Vor dem Hintergrund knapper Kassen durch die Weltwirtschaftskrise will China ein Gleichgewicht zwischen Militärausgaben und der wirtschaftlichen Entwicklung sein. China verfolgt den Pfad einer "friedlichen Entwicklung".

China bremst den starken Anstieg seiner Militärausgaben. Der Verteidigungshaushalt wird in diesem Jahr nur um 7,5 Prozent - auf umgerechnet 57 Milliarden Euro - wachsen, kündigte der Sprecher der Jahrestagung des Volkskongresses, Li Zhaoxing, am Donnerstag in Peking an. Es ist der niedrigste Anstieg seit zwei Jahrzehnten.
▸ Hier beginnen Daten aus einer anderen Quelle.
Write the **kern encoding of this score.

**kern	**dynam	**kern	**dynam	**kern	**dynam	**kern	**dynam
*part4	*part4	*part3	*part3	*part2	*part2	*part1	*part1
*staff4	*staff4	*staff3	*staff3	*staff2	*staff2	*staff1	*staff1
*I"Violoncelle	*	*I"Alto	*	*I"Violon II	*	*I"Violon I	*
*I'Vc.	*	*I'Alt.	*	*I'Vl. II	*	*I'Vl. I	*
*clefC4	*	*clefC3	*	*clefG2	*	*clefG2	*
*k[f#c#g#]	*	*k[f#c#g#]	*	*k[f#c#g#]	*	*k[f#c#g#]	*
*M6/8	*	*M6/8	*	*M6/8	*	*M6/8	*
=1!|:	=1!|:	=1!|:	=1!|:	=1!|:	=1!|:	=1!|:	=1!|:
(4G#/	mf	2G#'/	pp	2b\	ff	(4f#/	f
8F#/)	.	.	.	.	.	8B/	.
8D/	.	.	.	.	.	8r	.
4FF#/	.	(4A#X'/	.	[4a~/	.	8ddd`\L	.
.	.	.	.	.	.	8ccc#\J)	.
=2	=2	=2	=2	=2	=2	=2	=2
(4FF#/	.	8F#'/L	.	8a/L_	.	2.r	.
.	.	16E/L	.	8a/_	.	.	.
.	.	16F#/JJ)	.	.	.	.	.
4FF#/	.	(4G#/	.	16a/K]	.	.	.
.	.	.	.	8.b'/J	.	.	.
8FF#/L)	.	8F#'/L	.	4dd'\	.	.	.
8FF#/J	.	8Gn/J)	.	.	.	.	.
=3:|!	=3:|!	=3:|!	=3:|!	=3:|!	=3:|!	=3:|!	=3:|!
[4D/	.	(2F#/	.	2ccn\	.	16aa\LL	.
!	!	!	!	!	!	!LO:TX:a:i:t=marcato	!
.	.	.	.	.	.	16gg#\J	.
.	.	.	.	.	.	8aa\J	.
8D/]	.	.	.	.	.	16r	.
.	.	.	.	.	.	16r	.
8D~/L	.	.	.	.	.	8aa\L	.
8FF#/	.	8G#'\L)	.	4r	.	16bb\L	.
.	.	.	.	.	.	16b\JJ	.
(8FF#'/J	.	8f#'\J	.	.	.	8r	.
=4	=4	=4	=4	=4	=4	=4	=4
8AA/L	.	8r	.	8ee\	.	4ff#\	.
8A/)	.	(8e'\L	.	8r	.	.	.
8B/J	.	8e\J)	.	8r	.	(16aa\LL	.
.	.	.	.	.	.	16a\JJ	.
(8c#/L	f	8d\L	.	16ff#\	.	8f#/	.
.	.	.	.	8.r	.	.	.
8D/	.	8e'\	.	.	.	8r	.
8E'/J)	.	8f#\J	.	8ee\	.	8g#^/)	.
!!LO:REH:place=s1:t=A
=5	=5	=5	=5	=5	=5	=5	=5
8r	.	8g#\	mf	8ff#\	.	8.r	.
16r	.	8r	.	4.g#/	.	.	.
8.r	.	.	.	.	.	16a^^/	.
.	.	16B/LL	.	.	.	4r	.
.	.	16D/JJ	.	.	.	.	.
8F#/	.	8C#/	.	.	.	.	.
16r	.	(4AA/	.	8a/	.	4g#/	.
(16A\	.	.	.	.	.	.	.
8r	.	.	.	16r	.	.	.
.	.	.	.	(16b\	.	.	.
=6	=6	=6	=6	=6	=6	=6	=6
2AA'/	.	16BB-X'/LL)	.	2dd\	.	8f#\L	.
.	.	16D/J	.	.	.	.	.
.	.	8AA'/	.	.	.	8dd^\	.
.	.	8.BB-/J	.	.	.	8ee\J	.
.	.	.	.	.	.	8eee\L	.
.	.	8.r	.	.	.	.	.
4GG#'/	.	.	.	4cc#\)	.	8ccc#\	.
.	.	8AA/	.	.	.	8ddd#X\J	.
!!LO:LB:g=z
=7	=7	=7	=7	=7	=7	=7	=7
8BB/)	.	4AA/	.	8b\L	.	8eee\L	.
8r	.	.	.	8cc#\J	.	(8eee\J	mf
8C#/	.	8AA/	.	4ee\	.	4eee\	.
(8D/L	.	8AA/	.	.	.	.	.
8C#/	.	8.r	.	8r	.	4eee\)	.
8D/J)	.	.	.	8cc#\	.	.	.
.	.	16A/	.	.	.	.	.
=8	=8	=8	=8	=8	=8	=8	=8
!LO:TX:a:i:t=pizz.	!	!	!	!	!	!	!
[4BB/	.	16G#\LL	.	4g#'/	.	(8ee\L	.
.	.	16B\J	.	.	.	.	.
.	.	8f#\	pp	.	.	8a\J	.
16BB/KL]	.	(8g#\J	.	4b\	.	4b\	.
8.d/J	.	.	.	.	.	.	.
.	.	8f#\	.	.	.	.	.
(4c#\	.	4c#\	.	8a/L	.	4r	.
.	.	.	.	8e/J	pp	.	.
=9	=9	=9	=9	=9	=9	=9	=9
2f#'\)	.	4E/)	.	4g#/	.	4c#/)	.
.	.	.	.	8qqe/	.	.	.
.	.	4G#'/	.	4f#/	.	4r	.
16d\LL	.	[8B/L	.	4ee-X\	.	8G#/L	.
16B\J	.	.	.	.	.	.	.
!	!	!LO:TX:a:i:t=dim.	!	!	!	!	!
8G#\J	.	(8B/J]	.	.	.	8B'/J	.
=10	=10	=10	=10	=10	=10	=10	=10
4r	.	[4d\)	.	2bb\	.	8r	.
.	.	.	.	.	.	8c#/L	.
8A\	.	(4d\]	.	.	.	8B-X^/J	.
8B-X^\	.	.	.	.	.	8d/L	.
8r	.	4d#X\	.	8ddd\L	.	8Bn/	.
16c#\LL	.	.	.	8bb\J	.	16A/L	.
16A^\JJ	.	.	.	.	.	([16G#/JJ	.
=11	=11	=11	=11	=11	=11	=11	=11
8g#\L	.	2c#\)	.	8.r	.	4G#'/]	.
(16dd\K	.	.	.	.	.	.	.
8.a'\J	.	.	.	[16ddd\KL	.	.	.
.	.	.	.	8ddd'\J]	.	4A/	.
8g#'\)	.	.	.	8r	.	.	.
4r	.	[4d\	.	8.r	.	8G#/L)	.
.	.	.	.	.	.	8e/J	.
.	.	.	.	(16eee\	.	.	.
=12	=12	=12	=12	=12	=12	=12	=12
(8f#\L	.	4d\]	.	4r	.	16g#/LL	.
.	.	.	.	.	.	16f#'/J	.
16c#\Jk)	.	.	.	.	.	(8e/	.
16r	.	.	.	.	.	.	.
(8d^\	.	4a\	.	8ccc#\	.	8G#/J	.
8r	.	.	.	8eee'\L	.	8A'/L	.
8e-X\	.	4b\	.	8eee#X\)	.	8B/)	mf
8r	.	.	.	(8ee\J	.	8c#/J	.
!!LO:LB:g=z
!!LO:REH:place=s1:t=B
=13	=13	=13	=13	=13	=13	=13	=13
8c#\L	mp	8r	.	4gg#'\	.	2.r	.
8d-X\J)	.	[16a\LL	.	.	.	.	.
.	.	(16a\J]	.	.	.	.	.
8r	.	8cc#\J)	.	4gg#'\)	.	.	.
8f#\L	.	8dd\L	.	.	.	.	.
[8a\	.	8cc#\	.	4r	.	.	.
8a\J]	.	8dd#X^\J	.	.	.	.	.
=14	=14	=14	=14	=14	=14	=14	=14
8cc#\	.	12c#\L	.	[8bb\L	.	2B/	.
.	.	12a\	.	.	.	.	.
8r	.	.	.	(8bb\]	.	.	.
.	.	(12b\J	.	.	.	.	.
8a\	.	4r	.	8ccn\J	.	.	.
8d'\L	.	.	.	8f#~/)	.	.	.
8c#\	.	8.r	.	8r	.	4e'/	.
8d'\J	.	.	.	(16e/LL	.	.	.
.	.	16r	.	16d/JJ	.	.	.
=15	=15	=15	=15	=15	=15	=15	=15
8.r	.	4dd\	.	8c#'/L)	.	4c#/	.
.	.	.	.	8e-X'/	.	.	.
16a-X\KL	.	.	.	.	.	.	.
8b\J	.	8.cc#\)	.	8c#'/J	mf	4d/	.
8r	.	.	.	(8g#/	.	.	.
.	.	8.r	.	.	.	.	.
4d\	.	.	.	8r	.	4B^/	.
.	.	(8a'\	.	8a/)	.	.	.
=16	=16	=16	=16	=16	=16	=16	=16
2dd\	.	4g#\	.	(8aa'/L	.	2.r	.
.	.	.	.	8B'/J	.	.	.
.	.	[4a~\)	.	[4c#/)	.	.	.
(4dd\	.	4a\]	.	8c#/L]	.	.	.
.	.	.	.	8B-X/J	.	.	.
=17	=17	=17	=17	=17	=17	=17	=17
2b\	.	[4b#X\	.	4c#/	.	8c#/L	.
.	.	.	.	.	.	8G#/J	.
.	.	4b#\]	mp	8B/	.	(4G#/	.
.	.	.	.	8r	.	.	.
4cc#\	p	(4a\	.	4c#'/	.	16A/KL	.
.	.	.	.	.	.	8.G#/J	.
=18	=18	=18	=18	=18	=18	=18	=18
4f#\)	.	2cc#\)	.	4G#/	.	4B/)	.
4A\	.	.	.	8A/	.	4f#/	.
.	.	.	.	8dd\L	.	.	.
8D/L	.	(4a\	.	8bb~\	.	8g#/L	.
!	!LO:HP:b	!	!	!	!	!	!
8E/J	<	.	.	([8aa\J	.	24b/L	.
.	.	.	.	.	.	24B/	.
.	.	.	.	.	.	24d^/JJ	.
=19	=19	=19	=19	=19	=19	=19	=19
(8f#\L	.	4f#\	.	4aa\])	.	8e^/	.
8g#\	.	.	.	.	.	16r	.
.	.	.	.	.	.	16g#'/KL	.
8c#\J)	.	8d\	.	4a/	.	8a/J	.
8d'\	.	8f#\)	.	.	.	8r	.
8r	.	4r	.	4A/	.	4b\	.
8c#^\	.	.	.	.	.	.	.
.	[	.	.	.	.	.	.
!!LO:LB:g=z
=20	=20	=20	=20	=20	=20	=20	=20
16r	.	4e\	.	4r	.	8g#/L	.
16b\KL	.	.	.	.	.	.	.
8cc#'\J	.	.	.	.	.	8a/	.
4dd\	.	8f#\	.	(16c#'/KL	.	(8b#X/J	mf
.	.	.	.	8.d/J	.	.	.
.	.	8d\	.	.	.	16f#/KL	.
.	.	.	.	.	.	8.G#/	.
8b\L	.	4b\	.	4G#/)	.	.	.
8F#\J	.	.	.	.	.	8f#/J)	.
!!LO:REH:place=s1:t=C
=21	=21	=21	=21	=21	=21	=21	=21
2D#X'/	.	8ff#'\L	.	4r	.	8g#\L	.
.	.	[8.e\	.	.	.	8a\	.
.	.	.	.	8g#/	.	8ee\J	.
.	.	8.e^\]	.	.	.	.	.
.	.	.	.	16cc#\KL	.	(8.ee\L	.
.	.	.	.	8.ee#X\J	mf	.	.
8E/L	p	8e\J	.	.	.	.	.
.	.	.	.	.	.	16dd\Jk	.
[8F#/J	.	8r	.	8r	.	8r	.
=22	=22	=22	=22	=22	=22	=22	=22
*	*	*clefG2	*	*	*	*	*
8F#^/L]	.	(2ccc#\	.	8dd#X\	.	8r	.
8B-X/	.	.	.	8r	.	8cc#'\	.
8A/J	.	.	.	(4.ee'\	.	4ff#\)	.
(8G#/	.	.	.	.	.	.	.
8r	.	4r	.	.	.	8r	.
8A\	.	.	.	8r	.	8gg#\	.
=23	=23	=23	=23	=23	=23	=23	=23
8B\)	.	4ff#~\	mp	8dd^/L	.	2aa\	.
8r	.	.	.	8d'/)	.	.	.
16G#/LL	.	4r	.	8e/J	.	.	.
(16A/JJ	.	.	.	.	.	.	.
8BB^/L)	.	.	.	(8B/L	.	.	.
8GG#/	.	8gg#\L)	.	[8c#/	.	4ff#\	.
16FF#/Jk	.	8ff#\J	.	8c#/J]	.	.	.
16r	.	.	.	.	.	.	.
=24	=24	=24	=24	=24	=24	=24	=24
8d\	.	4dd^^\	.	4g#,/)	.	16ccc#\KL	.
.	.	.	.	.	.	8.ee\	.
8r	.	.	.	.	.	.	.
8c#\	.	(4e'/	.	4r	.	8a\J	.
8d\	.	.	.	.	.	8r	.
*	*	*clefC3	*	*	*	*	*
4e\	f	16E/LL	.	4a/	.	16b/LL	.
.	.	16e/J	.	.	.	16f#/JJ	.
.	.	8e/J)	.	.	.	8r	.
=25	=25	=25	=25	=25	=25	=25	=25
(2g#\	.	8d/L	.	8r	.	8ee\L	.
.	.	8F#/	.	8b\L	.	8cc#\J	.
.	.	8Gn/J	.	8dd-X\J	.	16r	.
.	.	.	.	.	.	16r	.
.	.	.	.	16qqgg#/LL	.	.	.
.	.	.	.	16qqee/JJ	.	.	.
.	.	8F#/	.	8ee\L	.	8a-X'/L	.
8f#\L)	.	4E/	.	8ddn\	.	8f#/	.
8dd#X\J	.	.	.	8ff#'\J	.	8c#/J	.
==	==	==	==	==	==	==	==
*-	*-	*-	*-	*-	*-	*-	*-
Vor dem Hintergrund knapper Kassen durch die Weltwirtschaftskrise sagte der Sprecher, es müsse ein Gleichgewicht zwischen Militärausgaben und der wirtschaftlichen Entwicklung geben. China verfolge den Pfad einer "friedlichen Entwicklung". Seine Verteidigungspolitik sei "defensiv".

Der Verteidigungshaushalt werde in diesem Jahr um 37 auf 532 Milliarden Yuan, heute umgerechnet 57 Milliarden Euro, ansteigen. Im vergangenen Jahr hatte China den Militäretat noch um 14,9 Prozent erhöht - nach einer Steigerung von sogar 17,5 Prozent im Jahr 2008.

Nach Einschätzung der US-Regierung liegen die tatsächlichen Verteidigungsausgaben Chinas allerdings zwei- bis dreimal höher als offiziell angegeben, da viele Ausgaben in anderen Haushaltsposten enthalten sind. Die zehntägige Sitzung des Volkskongresses beginnt am Freitag mit dem Rechenschaftsbericht von Regierungschef Wen Jiabao.